Task description:
Quote every line below exactly and skip any picture.

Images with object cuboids
:::

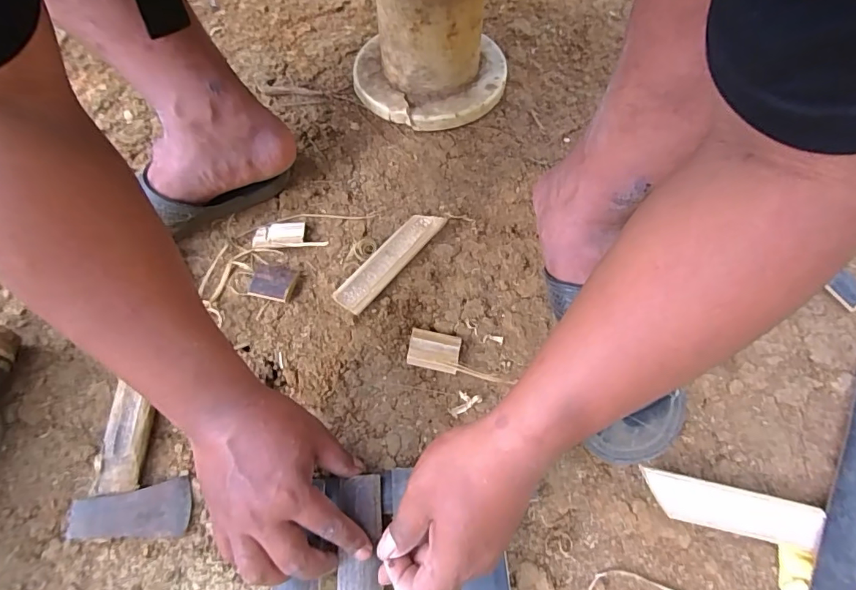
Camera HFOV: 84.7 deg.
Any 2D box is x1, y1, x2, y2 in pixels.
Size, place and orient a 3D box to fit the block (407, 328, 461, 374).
[{"bbox_3d":[0.006,0.054,0.454,0.049,0.012,0.036,11,63,8],"label":"block"}]

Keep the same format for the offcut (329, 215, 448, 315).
[{"bbox_3d":[-0.041,-0.038,0.505,0.035,0.012,0.142,35,69,19],"label":"offcut"}]

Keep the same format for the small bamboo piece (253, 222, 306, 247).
[{"bbox_3d":[-0.166,-0.067,0.523,0.055,0.011,0.031,-7,62,-1],"label":"small bamboo piece"}]

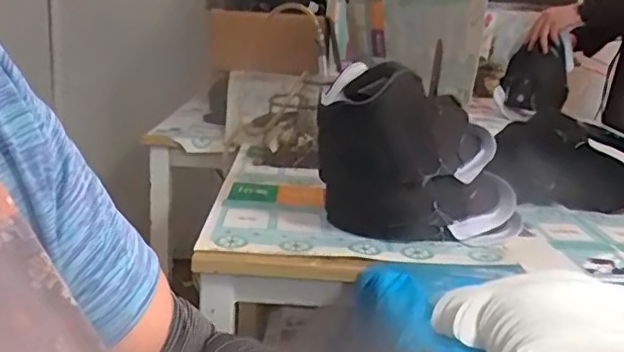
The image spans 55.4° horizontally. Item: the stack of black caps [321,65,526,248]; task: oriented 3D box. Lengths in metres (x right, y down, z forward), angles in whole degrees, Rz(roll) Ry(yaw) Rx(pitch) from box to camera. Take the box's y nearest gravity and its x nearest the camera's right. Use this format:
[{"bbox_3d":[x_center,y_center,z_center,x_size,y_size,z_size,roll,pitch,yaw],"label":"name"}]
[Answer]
[{"bbox_3d":[0.149,-0.029,0.796,0.251,0.210,0.160,9,18,15],"label":"stack of black caps"}]

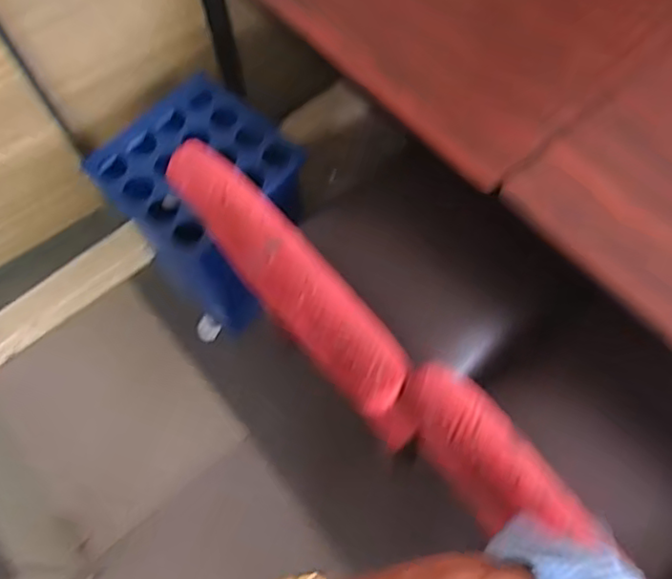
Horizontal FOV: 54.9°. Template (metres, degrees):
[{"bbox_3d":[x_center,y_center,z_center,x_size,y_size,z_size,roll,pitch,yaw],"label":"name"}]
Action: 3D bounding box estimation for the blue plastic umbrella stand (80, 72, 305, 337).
[{"bbox_3d":[-0.292,-0.187,1.567,0.370,0.487,0.331,37,71,19],"label":"blue plastic umbrella stand"}]

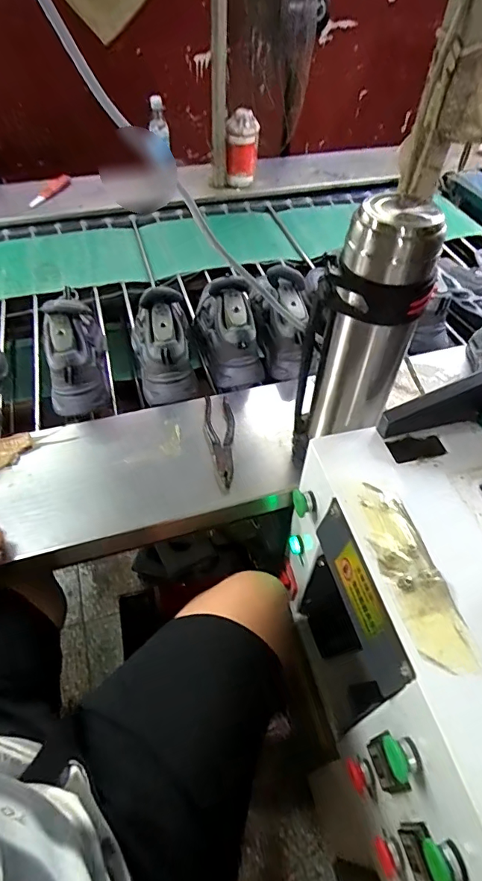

:::

Response box:
Camera HFOV: 84.7 deg.
Any 2D box is x1, y1, x2, y2 in pixels.
Size, place and orient a 3D box to fit the block (407, 328, 461, 374).
[{"bbox_3d":[0.006,0.054,0.454,0.049,0.012,0.036,11,63,8],"label":"block"}]

Keep the same format for the offcut (329, 215, 448, 315).
[{"bbox_3d":[-0.041,-0.038,0.505,0.035,0.012,0.142,35,69,19],"label":"offcut"}]

Keep the same format for the small bamboo piece (253, 222, 306, 247).
[{"bbox_3d":[-0.166,-0.067,0.523,0.055,0.011,0.031,-7,62,-1],"label":"small bamboo piece"}]

The image spans 55.4° horizontally. Item: the stack of black caps [321,65,526,248]; task: oriented 3D box. Lengths in metres (x right, y down, z forward), angles in whole degrees, Rz(roll) Ry(yaw) Rx(pitch) from box to camera. Take the box's y nearest gravity and its x nearest the camera's right. Use this format:
[{"bbox_3d":[x_center,y_center,z_center,x_size,y_size,z_size,roll,pitch,yaw],"label":"name"}]
[Answer]
[{"bbox_3d":[0.149,-0.029,0.796,0.251,0.210,0.160,9,18,15],"label":"stack of black caps"}]

Horizontal FOV: 54.9°. Template (metres, degrees):
[{"bbox_3d":[x_center,y_center,z_center,x_size,y_size,z_size,roll,pitch,yaw],"label":"name"}]
Action: 3D bounding box estimation for the blue plastic umbrella stand (80, 72, 305, 337).
[{"bbox_3d":[-0.292,-0.187,1.567,0.370,0.487,0.331,37,71,19],"label":"blue plastic umbrella stand"}]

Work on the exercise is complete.